"Waymo’s speed disadvantage does add up on longer trips, like this comparison showing Waymo 50 minutes slower than an Uber if traversing the entire length of the covered area down to Burlingame, due the whole ‘always obey all the traffic laws and rules of the road and almost never have an accident’ thing."
Traffic laws and rules of the road are an effect, but the big reason here is that Waymo doesn't currently go on the highway/freeway (I believe they are approved to, but haven't yet done so). Like in the LA case that went around before, the slow down is that they are taking surface streets the whole way. This is probably also part of why they don't serve SFO, while you can get to SFO by surface streets it's exceedingly awkward to do so from most places (you'd think it would be the chaos of the curb drop-off / pick-up and luggage handling, but for the former SFO already dedicates part of the main parking garage to ride-share etc. which would be easy to man with a fixer and prob worthwhile to do so).
Is it telling that it I had to think for a minute or two and go back to the last section to realize whether
"Right now, you have in order of compute used o4-mini, o4-mini-high, o3 and then o3-pro. "
Was in ascending or descending order?
(it's ascending)
Yeah, I use this quite a bit, it can also serve as an undo (that or regenerate the response, which you can do from the model select control). Importantly you can do this anywhere on the conversation chain. What's missing afaik is an easy way to navigate between branch points or visualize them or something, in a big conversation tree this can lead to a lot of scrolling looking for where I branched before (I tend to load the branches in different tabs to avoid this).
"QC: the water usage argument against LLMs is extremely bad faith..."
Rule of thumb, if you're reading some article and the water usage is measured in gallons, it's bullsh*t. This isn't even that, ml, seriously?! My very normal suburban house water bill doesn't even measure in gallons, it measures in hundreds of cubic feet (at about $5/per hundred cubic feet). People do not realize how vast the quantities of water humans regularly divert and move around are (and how very little of it is required to directly sustain human life).
"Contrast that with this world (all numbers in real terms):
The median change in income is negative, two out of three people saw their wages decline. Do you think this means the economy got worse?"
I'm not sure I'm following your overall points in this section, but I'd certainly expect people to vote like they believed the economy got worse in such a situation.
Eschew seats with cupholders and you can definitely get 3 car seats in any normal car. I've done rear facing + forward facing + high backed booster in an older prius and a number of rental cars (the forward facing one goes in the middle).
Re Tariffs, the results from that paper seem surprising to me (that a US trade war would make almost all other countries better off then the status quo). Since export tariffs are a thing, If we invert the agency here, this says that if we were to solve the coordination problem (and Coase says there's a deal to be made, even for Canada) export+import tariffs of 10% applied universally on goods destined to/sourced from the United States (+60% for Chinese goods) would be a net win for everyone ex-US and raise substantial tax money that could be used to offset other taxes further increasing the benefits. That would seem to be a rational choice, EU/BRICS etc. should perhaps get on that.
At least in this model, universal sanctions of this type targeting the US would make the sanctioning countries better off; not a usual argument I hear around the economic impacts of sanctions. Is the US somehow unusual here or are sanctions against say Iran or Russia potentially making the rest of the world richer (at the cost of even greater harm to those countries [win-win from a sanctions perspective])?
Given the usual arguments around the benefits of free trade, this is a really surprising result.
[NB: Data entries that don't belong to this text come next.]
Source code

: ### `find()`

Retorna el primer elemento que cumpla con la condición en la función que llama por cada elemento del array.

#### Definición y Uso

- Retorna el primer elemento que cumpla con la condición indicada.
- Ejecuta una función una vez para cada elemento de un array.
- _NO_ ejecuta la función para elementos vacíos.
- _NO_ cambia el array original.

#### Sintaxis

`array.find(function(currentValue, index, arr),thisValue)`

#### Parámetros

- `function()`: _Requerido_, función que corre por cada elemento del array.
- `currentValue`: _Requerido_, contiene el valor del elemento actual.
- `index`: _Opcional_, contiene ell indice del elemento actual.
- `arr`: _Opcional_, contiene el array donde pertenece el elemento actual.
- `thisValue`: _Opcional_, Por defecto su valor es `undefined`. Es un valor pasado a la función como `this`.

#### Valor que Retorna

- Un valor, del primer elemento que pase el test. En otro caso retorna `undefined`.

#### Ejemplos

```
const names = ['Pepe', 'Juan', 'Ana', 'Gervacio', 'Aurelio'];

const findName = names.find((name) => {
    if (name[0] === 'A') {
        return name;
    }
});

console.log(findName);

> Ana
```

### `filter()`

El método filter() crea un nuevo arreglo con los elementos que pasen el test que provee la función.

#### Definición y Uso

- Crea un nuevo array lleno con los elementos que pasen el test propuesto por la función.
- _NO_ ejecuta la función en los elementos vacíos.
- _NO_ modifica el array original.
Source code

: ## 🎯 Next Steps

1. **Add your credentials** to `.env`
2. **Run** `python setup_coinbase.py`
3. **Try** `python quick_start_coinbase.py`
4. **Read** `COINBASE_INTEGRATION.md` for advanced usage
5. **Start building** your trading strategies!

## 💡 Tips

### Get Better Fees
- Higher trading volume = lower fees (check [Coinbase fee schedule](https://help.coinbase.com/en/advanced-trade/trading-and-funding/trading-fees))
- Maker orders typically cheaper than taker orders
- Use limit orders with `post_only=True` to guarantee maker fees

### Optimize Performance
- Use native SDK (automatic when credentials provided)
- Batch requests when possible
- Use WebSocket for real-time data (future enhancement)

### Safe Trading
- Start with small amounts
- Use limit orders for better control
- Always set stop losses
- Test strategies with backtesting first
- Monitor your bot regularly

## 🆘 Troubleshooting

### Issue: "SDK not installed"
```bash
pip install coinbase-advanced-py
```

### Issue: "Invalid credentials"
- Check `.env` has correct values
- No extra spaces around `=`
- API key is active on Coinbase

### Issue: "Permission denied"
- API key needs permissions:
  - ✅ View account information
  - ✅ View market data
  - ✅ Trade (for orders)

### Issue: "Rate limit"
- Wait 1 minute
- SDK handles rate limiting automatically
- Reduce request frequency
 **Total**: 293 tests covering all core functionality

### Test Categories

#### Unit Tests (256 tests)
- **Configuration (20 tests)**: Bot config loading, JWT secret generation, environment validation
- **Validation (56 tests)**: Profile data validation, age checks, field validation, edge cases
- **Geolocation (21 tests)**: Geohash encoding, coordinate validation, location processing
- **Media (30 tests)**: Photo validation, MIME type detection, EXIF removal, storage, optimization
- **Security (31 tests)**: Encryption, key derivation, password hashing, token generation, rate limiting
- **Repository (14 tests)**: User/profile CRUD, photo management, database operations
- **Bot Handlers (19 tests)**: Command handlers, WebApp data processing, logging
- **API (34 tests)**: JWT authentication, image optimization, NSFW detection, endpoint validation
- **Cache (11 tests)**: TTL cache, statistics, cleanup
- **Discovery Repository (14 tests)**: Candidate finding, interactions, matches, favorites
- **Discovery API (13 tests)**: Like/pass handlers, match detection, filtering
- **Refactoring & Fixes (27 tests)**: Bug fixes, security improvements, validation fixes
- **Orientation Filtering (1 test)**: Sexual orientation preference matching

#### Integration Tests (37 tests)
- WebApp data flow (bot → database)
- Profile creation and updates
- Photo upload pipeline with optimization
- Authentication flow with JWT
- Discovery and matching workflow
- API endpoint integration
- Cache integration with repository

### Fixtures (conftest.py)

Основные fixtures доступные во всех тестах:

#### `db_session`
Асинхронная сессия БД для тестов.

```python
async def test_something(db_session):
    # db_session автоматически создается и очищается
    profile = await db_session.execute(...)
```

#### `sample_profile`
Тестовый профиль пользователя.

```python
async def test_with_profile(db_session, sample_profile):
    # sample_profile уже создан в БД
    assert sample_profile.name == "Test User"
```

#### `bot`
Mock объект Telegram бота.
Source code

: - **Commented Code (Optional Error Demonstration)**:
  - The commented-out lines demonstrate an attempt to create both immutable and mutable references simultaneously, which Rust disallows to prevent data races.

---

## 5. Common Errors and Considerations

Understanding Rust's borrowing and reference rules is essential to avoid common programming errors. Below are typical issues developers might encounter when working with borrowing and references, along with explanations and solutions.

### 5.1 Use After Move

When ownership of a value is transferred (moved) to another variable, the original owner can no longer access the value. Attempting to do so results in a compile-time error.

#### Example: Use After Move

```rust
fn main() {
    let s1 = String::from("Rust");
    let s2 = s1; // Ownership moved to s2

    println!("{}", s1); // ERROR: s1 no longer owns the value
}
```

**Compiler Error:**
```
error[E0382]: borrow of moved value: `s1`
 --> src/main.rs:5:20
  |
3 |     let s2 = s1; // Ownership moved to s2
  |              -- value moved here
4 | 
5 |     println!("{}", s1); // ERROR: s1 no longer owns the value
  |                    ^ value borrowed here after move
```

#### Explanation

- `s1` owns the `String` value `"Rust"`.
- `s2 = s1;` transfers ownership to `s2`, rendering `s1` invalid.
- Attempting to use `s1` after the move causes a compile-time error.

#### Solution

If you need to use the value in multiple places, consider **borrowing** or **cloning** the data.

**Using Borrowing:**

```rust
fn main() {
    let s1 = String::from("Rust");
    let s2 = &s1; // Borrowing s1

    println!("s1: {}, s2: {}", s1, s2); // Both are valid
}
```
Assuming there's any actual legitimacy to this model I have many questions on the optimal game theory implications.
I'm a bit more worried that it's yet another step towards atomization. With churches and general community organizations already dying work remained one of the few places where people met a set of, at least relatively speaking, non-selected other people.
W/respect to booster shot side effects being less than 2nd shot side effects, I wonder if there's a selection effect at play. Anecdotally, I know of a few people who would I have otherwise would have expected to get booster shots, who are holding off from now because their reaction to the second shot was on the worse end (e.g. multiple days of fatigue etc.). Presuming a correlation between 2nd dose side effects and booster side effects it may be that the population most prone to getting side effects from the vaccination is less likely to get the booster. Would be curious if that study was looking at a particular cohort of people (or is such a study will be conducted in the future) to avoid that sort of confounding.
"Cooking scales well, but for single people the economics are remarkably bad. Stop telling single people not to order delivery."
It does if you cook one meal at a time. The sweet spot for cooking, depending on the dish, is probably 4-8 people most of the time. Any more and you have to start doing multiple batches or get larger cookware and any less and you aren't amortizing the fixed costs. So the home cooking route is to cook 4 portions and save 3 for later. Mix and match a bit between sides and mains and you can have quite a bit of variety (most foods freeze quite well too) still. I'm skeptical delivery can every compete on cost or takeout on time outside of maybe NYC and a few similar places, but if you have the money spend it on whatever you like.